[Camera calibration parameters]
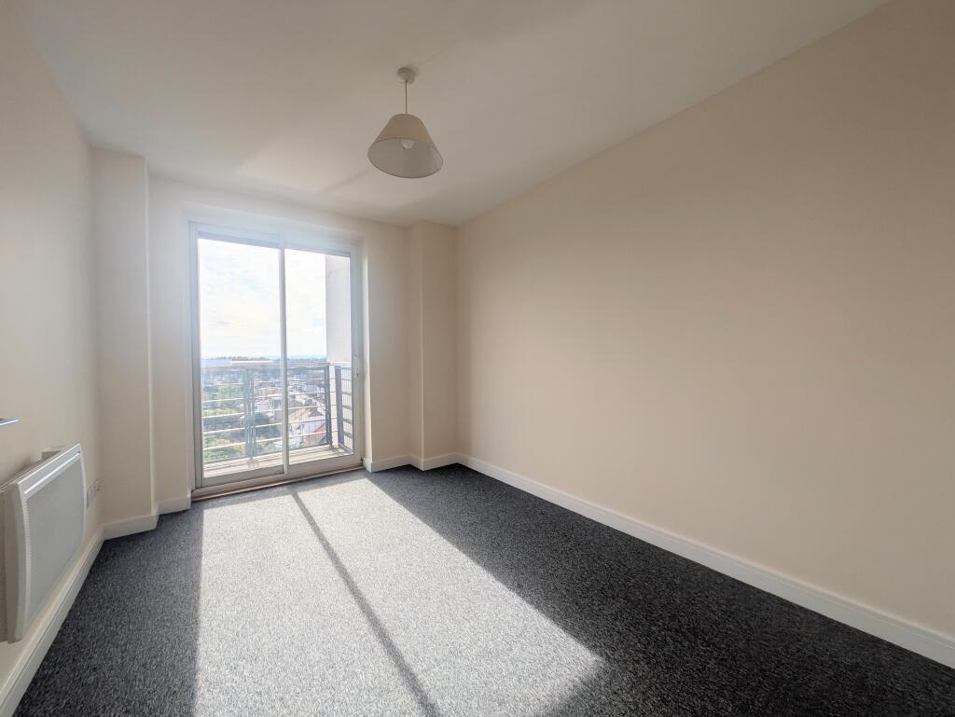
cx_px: 478
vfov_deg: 85.7
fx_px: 386
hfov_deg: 102.0
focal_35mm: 14
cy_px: 358
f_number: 2.2
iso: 52
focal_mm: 1.83
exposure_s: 1/1414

• **WHAT IS REQUIRED**:
The line containing "vfov_deg: 85.7" and all lines after it, through the last line of the data, should be retyped exactly.

• **OUTPUT OF THE EXERCISE**:
vfov_deg: 85.7
fx_px: 386
hfov_deg: 102.0
focal_35mm: 14
cy_px: 358
f_number: 2.2
iso: 52
focal_mm: 1.83
exposure_s: 1/1414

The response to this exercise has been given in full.